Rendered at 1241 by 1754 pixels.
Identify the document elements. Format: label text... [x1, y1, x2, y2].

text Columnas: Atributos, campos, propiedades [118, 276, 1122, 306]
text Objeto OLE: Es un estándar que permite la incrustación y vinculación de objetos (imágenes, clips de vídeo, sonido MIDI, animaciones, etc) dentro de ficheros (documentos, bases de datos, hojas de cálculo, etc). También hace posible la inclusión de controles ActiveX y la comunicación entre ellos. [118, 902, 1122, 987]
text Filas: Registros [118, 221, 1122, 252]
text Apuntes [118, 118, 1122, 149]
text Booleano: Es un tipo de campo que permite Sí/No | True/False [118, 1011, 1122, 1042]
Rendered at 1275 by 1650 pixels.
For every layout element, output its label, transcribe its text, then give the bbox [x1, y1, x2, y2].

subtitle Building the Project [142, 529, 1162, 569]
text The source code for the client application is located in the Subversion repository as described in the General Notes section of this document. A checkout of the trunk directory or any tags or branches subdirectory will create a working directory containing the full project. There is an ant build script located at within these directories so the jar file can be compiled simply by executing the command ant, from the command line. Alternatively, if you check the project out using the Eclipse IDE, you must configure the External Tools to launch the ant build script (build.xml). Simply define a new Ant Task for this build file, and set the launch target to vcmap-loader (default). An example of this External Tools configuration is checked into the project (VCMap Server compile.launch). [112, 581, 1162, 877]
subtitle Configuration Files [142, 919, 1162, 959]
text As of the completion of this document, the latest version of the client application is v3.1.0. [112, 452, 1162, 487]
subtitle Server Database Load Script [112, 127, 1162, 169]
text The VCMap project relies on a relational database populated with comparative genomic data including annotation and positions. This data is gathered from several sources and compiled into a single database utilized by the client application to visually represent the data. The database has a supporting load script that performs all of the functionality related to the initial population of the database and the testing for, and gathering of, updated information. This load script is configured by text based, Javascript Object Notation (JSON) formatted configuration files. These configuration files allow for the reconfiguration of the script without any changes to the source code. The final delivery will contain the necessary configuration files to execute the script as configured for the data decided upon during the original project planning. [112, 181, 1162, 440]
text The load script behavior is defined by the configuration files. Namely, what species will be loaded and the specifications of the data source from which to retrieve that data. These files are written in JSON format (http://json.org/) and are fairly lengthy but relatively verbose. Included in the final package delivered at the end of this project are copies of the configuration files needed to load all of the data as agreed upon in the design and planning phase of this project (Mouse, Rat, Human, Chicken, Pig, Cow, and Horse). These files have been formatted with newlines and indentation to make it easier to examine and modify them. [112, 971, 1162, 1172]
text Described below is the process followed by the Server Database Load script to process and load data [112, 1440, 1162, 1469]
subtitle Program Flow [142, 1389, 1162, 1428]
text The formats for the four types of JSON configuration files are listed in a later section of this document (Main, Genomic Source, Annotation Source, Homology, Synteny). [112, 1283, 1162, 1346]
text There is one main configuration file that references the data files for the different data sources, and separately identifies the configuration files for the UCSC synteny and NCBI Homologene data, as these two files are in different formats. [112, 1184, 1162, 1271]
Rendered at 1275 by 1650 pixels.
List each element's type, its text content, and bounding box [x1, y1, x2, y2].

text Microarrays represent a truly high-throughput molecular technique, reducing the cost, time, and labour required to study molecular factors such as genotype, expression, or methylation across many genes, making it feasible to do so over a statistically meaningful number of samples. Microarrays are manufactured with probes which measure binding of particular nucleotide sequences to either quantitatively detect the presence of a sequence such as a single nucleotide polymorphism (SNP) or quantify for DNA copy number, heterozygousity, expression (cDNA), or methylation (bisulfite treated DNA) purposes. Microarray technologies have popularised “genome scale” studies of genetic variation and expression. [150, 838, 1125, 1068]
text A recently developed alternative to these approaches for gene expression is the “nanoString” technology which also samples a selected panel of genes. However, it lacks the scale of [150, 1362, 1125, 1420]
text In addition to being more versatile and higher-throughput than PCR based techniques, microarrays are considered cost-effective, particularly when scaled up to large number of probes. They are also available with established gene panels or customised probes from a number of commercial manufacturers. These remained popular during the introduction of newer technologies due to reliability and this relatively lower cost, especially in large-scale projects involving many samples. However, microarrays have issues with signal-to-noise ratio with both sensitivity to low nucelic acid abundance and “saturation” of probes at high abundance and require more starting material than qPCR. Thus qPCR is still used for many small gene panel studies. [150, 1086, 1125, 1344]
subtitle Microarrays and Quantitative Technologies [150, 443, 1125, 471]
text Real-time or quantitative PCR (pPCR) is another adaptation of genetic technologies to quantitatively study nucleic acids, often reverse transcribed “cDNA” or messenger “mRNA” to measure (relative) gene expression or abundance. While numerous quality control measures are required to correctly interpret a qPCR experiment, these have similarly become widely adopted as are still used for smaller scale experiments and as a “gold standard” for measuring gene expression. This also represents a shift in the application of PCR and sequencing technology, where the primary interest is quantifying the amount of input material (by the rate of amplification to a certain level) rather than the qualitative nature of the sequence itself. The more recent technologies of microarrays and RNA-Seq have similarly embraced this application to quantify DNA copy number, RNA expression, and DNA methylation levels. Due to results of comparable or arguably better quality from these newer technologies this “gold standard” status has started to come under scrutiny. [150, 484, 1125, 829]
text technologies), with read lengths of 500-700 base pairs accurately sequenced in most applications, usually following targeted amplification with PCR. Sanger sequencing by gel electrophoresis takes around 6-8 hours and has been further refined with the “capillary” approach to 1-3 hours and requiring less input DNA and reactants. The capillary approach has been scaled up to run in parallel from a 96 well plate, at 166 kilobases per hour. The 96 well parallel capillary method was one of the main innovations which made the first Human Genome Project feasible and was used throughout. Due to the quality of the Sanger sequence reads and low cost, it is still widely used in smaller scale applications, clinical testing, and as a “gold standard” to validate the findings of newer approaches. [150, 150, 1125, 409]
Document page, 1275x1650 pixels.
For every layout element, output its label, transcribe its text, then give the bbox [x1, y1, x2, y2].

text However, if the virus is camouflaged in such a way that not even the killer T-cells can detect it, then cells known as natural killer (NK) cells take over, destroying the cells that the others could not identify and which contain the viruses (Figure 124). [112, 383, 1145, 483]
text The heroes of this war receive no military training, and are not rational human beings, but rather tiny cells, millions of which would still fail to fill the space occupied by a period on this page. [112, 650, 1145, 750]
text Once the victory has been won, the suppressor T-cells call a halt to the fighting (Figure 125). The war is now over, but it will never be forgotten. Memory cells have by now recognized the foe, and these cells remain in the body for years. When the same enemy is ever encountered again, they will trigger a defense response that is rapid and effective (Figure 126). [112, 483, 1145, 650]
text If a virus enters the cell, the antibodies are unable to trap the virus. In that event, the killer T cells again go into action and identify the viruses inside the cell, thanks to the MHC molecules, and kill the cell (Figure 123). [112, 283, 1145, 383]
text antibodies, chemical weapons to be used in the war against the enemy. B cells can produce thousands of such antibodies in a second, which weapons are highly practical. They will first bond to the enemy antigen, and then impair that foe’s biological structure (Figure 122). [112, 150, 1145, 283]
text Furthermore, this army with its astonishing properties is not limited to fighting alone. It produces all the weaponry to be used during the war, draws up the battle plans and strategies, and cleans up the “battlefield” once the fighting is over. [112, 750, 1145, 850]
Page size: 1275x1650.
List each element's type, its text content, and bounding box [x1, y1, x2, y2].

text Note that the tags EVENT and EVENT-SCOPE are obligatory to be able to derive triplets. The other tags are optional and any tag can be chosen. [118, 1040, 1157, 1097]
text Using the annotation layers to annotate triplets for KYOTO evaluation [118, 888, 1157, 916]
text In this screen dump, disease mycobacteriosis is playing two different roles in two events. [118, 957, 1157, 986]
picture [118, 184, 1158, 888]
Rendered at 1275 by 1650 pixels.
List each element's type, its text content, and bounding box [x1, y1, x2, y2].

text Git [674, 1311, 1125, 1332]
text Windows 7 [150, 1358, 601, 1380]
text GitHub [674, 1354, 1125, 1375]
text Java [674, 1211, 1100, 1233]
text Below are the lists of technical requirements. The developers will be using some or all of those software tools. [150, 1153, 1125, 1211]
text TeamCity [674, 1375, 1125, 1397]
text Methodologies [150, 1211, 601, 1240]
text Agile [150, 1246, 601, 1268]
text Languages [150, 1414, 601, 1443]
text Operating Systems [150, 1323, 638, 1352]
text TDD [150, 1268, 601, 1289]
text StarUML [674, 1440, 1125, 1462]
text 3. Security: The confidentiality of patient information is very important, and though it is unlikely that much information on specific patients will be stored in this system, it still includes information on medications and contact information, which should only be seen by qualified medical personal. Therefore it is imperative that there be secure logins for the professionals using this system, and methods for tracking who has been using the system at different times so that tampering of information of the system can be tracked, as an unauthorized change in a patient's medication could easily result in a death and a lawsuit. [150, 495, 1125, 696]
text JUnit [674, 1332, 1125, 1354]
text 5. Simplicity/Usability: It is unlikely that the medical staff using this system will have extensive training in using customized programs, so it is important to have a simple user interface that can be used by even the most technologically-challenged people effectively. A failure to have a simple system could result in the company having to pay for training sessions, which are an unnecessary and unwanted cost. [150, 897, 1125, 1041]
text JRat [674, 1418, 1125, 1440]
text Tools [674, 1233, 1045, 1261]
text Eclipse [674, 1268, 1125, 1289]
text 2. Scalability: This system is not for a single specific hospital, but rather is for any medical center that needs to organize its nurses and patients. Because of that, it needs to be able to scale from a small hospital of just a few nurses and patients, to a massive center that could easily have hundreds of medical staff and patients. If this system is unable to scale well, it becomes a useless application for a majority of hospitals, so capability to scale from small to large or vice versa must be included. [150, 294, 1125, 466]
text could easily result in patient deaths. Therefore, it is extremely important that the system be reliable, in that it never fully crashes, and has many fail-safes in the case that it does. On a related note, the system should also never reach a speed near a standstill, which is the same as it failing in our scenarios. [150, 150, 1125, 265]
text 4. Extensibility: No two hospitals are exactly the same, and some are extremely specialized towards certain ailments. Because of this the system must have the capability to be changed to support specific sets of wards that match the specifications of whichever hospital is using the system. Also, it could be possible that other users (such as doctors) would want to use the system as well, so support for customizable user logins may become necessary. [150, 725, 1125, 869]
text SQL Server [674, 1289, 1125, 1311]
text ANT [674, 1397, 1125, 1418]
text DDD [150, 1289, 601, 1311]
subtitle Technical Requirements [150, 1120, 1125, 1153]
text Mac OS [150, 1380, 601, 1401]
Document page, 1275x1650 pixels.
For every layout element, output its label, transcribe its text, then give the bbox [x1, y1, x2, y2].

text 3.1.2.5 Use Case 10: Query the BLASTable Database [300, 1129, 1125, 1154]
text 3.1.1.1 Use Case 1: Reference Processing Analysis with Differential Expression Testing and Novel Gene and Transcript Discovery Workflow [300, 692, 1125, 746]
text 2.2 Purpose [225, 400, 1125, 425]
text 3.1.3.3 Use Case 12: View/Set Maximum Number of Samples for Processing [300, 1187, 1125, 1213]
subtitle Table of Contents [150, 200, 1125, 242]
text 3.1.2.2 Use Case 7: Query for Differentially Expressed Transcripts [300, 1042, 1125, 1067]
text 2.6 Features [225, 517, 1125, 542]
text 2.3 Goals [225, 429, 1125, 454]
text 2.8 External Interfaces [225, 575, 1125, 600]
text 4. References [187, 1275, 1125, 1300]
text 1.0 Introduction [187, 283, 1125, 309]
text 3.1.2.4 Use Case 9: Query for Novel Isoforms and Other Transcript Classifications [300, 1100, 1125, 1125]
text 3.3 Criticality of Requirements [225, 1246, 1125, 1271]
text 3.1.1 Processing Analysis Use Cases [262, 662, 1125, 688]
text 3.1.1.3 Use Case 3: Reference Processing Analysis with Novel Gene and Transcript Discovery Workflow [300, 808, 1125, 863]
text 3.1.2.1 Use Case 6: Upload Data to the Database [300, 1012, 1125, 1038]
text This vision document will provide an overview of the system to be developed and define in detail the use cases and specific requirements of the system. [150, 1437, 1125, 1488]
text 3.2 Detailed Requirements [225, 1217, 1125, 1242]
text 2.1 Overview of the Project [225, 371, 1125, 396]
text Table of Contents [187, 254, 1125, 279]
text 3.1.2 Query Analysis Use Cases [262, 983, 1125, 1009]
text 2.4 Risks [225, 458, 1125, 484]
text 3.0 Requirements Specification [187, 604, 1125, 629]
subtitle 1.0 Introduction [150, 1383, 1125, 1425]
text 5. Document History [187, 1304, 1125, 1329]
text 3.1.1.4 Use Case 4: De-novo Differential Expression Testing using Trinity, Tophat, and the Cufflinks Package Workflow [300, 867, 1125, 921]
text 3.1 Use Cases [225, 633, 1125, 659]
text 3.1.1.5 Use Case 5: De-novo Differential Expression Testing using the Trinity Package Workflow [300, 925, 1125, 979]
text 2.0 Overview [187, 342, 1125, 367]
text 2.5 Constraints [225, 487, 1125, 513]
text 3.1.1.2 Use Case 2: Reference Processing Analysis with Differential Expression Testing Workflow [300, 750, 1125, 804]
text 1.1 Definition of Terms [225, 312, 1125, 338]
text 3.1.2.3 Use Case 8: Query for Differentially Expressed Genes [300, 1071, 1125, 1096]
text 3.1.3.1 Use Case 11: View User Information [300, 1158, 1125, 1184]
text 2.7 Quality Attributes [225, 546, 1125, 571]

**INSTRUCTIONS FOR THE TASK**
All lines in the preceding records that hold the word "Processing" need to be copied.

**EXERCISE SOLUTION**
text 3.1.1.1 Use Case 1: Reference Processing Analysis with Differential Expression Testing and Novel Gene and Transcript Discovery Workflow [300, 692, 1125, 746]
text 3.1.3.3 Use Case 12: View/Set Maximum Number of Samples for Processing [300, 1187, 1125, 1213]
text 3.1.1 Processing Analysis Use Cases [262, 662, 1125, 688]
text 3.1.1.3 Use Case 3: Reference Processing Analysis with Novel Gene and Transcript Discovery Workflow [300, 808, 1125, 863]
text 3.1.1.2 Use Case 2: Reference Processing Analysis with Differential Expression Testing Workflow [300, 750, 1125, 804]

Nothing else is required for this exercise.